The answer should contain only the lines from the beginning of the entries through the line that holds "- **Métricas de Cobertura", given again exactly, with no pictures.

DATASET CONTENT START

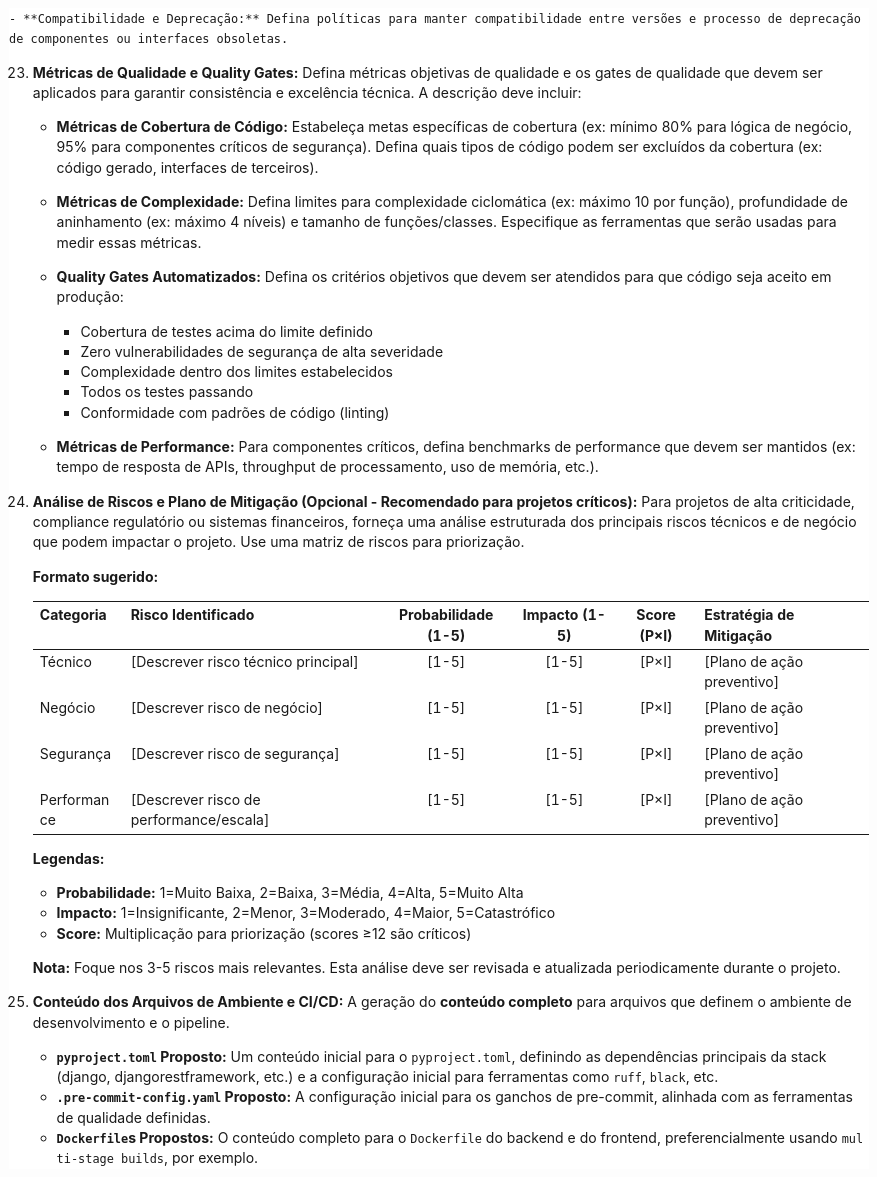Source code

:     - **Compatibilidade e Deprecação:** Defina políticas para manter compatibilidade entre versões e processo de deprecação de componentes ou interfaces obsoletas.

23. **Métricas de Qualidade e Quality Gates:** Defina métricas objetivas de qualidade e os gates de qualidade que devem ser aplicados para garantir consistência e excelência técnica. A descrição deve incluir:

    - **Métricas de Cobertura de Código:** Estabeleça metas específicas de cobertura (ex: mínimo 80% para lógica de negócio, 95% para componentes críticos de segurança). Defina quais tipos de código podem ser excluídos da cobertura (ex: código gerado, interfaces de terceiros).

    - **Métricas de Complexidade:** Defina limites para complexidade ciclomática (ex: máximo 10 por função), profundidade de aninhamento (ex: máximo 4 níveis) e tamanho de funções/classes. Especifique as ferramentas que serão usadas para medir essas métricas.

    - **Quality Gates Automatizados:** Defina os critérios objetivos que devem ser atendidos para que código seja aceito em produção:

      - Cobertura de testes acima do limite definido
      - Zero vulnerabilidades de segurança de alta severidade
      - Complexidade dentro dos limites estabelecidos
      - Todos os testes passando
      - Conformidade com padrões de código (linting)

    - **Métricas de Performance:** Para componentes críticos, defina benchmarks de performance que devem ser mantidos (ex: tempo de resposta de APIs, throughput de processamento, uso de memória, etc.).

24. **Análise de Riscos e Plano de Mitigação (Opcional - Recomendado para projetos críticos):** Para projetos de alta criticidade, compliance regulatório ou sistemas financeiros, forneça uma análise estruturada dos principais riscos técnicos e de negócio que podem impactar o projeto. Use uma matriz de riscos para priorização.

    **Formato sugerido:**

    | Categoria   | Risco Identificado                      | Probabilidade (1-5) | Impacto (1-5) | Score (P×I) | Estratégia de Mitigação    |
    | ----------- | --------------------------------------- | :-----------------: | :-----------: | :---------: | -------------------------- |
    | Técnico     | [Descrever risco técnico principal]     |        [1-5]        |     [1-5]     |    [P×I]    | [Plano de ação preventivo] |
    | Negócio     | [Descrever risco de negócio]            |        [1-5]        |     [1-5]     |    [P×I]    | [Plano de ação preventivo] |
    | Segurança   | [Descrever risco de segurança]          |        [1-5]        |     [1-5]     |    [P×I]    | [Plano de ação preventivo] |
    | Performance | [Descrever risco de performance/escala] |        [1-5]        |     [1-5]     |    [P×I]    | [Plano de ação preventivo] |

    **Legendas:**

    - **Probabilidade:** 1=Muito Baixa, 2=Baixa, 3=Média, 4=Alta, 5=Muito Alta
    - **Impacto:** 1=Insignificante, 2=Menor, 3=Moderado, 4=Maior, 5=Catastrófico
    - **Score:** Multiplicação para priorização (scores ≥12 são críticos)

    **Nota:** Foque nos 3-5 riscos mais relevantes. Esta análise deve ser revisada e atualizada periodicamente durante o projeto.

25. **Conteúdo dos Arquivos de Ambiente e CI/CD:** A geração do **conteúdo completo** para arquivos que definem o ambiente de desenvolvimento e o pipeline.

    - **`pyproject.toml` Proposto:** Um conteúdo inicial para o `pyproject.toml`, definindo as dependências principais da stack (django, djangorestframework, etc.) e a configuração inicial para ferramentas como `ruff`, `black`, etc.
    - **`.pre-commit-config.yaml` Proposto:** A configuração inicial para os ganchos de pre-commit, alinhada com as ferramentas de qualidade definidas.
    - **`Dockerfile`s Propostos:** O conteúdo completo para o `Dockerfile` do backend e do frontend, preferencialmente usando `multi-stage builds`, por exemplo.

DATASET CONTENT END

◆ **RESULT FOR THIS TASK**
Source code

:     - **Compatibilidade e Deprecação:** Defina políticas para manter compatibilidade entre versões e processo de deprecação de componentes ou interfaces obsoletas.

23. **Métricas de Qualidade e Quality Gates:** Defina métricas objetivas de qualidade e os gates de qualidade que devem ser aplicados para garantir consistência e excelência técnica. A descrição deve incluir:

    - **Métricas de Cobertura de Código:** Estabeleça metas específicas de cobertura (ex: mínimo 80% para lógica de negócio, 95% para componentes críticos de segurança). Defina quais tipos de código podem ser excluídos da cobertura (ex: código gerado, interfaces de terceiros).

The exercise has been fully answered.